Records from a collection:
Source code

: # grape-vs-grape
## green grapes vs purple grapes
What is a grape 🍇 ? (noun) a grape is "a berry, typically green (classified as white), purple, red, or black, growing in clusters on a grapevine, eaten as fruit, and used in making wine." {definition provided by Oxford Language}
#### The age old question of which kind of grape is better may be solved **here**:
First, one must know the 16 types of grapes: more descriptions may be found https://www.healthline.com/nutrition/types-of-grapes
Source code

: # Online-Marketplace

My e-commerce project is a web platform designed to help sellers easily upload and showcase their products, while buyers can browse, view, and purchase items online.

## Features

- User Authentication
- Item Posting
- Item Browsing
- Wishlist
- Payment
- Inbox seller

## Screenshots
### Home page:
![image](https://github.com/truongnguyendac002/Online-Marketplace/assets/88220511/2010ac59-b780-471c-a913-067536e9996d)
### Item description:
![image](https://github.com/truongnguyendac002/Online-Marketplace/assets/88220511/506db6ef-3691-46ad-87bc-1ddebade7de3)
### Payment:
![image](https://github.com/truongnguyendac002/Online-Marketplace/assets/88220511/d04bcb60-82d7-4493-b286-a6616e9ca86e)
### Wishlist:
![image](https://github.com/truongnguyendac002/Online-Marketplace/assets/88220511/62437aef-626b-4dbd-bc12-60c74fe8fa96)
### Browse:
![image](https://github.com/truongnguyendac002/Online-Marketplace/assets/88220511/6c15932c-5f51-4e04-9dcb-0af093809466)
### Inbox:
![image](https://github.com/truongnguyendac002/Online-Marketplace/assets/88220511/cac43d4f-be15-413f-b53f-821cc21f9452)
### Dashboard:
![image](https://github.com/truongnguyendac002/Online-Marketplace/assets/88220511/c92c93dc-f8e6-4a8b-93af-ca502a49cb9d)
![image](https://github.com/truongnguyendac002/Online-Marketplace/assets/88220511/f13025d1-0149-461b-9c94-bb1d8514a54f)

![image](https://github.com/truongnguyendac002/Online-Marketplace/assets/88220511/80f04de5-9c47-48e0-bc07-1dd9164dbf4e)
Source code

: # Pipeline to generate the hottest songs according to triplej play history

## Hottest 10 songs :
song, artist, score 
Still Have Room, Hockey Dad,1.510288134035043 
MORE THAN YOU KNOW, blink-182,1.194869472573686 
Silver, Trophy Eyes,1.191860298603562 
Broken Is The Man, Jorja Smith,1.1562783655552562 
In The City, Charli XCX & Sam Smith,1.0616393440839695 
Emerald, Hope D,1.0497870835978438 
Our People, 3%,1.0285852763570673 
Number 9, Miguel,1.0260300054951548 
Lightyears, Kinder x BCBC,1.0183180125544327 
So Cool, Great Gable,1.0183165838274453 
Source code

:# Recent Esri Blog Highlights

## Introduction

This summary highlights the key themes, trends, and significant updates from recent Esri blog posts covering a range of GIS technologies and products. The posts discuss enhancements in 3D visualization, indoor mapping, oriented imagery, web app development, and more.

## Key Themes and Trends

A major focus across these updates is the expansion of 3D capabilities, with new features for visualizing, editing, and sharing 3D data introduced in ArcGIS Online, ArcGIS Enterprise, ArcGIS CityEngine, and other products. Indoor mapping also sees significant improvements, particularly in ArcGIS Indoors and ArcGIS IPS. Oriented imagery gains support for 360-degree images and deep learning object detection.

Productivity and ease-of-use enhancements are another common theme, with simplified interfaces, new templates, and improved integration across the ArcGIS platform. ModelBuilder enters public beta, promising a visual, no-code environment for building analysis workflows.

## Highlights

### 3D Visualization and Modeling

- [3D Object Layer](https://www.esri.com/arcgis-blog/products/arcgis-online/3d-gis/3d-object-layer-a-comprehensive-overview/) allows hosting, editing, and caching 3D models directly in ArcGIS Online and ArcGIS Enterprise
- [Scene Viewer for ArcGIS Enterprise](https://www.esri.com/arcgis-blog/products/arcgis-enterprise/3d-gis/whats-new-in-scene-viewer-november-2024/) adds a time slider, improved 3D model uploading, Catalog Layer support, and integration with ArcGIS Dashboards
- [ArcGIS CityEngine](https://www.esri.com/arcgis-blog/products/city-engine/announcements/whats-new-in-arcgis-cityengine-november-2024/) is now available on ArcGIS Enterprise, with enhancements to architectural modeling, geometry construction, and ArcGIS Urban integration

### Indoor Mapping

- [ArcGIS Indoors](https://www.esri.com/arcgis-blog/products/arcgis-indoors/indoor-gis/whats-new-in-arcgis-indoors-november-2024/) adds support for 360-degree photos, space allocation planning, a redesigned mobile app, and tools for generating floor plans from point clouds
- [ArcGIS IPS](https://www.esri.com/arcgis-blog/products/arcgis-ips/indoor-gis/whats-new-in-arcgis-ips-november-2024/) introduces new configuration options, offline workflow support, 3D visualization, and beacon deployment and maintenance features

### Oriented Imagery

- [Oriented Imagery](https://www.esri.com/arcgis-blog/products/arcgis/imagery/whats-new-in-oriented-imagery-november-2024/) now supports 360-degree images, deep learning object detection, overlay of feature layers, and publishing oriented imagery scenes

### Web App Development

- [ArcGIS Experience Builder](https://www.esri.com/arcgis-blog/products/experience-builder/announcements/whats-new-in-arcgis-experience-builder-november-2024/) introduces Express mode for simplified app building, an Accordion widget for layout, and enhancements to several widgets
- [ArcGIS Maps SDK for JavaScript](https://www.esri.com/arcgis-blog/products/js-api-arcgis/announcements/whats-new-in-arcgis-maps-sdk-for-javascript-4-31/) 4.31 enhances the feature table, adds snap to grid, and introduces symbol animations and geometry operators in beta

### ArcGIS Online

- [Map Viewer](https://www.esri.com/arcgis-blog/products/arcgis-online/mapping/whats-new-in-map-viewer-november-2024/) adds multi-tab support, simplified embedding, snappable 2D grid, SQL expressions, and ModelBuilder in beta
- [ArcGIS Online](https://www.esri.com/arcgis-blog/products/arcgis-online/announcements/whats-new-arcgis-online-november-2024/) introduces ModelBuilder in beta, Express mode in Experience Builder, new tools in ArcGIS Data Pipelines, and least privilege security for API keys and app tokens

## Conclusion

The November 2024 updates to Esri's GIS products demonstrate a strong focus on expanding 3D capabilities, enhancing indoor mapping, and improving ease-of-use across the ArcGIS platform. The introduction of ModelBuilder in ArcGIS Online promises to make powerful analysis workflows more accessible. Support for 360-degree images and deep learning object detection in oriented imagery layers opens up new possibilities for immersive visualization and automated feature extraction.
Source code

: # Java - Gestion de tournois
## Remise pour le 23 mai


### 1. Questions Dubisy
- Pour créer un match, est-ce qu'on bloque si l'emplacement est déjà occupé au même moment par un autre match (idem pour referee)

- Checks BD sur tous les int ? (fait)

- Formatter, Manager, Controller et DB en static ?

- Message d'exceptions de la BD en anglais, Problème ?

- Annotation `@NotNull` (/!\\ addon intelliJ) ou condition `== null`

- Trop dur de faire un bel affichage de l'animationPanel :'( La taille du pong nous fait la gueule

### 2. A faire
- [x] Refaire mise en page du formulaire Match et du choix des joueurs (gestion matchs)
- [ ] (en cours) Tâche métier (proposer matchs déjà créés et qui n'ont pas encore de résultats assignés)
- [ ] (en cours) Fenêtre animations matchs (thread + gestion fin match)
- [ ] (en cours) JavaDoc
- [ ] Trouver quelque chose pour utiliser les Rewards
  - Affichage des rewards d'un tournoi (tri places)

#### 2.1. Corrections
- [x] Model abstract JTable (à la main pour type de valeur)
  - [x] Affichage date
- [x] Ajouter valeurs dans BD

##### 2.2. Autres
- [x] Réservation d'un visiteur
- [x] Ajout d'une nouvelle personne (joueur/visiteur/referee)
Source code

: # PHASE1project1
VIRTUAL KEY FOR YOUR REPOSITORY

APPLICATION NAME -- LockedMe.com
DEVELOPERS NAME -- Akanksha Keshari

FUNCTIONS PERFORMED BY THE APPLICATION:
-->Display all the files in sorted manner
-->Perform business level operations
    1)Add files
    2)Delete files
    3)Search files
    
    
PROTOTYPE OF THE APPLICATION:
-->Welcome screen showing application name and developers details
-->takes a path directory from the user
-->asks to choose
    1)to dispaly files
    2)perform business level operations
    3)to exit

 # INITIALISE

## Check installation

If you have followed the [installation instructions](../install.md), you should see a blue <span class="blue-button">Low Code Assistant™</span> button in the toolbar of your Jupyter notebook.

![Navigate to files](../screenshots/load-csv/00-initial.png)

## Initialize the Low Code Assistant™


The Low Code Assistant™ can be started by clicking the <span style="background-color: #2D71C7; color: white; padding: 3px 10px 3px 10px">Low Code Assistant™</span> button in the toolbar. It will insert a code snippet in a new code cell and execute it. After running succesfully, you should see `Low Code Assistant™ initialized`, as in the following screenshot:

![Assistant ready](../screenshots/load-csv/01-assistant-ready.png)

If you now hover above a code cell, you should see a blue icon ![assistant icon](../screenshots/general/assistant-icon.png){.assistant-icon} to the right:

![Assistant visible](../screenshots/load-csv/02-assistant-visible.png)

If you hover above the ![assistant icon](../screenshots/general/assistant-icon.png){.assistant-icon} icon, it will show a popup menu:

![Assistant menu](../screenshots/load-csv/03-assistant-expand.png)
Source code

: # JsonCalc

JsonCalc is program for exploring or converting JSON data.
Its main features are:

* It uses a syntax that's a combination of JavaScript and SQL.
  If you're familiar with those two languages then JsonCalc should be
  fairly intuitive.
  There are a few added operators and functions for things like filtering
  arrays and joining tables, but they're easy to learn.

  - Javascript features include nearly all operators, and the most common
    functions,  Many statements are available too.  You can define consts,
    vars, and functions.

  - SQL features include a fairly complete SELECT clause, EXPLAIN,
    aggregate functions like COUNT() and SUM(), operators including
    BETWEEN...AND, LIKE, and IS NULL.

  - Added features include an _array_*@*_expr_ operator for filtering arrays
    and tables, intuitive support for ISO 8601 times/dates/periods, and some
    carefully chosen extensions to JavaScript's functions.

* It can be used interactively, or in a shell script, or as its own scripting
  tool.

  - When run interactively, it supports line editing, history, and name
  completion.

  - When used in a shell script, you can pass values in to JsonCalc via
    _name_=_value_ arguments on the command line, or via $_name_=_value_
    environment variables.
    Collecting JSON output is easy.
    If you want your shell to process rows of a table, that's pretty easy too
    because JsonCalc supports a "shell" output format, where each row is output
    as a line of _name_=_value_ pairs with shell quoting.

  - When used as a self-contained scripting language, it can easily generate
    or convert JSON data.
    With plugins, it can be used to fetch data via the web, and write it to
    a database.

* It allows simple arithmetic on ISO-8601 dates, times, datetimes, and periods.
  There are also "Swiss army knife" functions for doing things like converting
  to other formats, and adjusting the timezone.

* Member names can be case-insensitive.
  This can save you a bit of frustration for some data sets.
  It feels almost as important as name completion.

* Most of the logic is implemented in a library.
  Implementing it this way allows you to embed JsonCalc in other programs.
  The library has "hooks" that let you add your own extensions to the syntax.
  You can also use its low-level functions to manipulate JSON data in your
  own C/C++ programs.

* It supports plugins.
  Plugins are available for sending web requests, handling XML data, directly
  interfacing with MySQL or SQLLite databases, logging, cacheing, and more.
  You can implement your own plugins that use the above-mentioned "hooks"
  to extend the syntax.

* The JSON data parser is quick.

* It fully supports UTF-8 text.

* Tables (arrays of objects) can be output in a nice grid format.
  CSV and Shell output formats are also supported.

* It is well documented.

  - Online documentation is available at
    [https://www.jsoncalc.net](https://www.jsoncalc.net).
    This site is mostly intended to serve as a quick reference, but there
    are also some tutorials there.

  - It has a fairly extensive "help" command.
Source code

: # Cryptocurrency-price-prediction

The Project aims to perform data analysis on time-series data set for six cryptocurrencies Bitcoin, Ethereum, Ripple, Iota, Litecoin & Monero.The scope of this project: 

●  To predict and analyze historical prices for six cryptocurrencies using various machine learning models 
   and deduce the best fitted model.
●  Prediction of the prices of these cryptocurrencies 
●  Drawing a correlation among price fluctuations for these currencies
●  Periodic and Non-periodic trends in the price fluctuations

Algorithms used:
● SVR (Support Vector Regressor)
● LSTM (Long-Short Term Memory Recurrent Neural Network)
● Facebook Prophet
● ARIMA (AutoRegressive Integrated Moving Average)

TASK OBJECTIVE ▸ Look above for the line containing "The library has". Output from there through the line containing "(Support Vector Regressor)", exactly and inclusively.

OUTPUT FOR THIS TASK ▸
  The library has "hooks" that let you add your own extensions to the syntax.
  You can also use its low-level functions to manipulate JSON data in your
  own C/C++ programs.

* It supports plugins.
  Plugins are available for sending web requests, handling XML data, directly
  interfacing with MySQL or SQLLite databases, logging, cacheing, and more.
  You can implement your own plugins that use the above-mentioned "hooks"
  to extend the syntax.

* The JSON data parser is quick.

* It fully supports UTF-8 text.

* Tables (arrays of objects) can be output in a nice grid format.
  CSV and Shell output formats are also supported.

* It is well documented.

  - Online documentation is available at
    [https://www.jsoncalc.net](https://www.jsoncalc.net).
    This site is mostly intended to serve as a quick reference, but there
    are also some tutorials there.

  - It has a fairly extensive "help" command.
Source code

: # Cryptocurrency-price-prediction

The Project aims to perform data analysis on time-series data set for six cryptocurrencies Bitcoin, Ethereum, Ripple, Iota, Litecoin & Monero.The scope of this project: 

●  To predict and analyze historical prices for six cryptocurrencies using various machine learning models 
   and deduce the best fitted model.
●  Prediction of the prices of these cryptocurrencies 
●  Drawing a correlation among price fluctuations for these currencies
●  Periodic and Non-periodic trends in the price fluctuations

Algorithms used:
● SVR (Support Vector Regressor)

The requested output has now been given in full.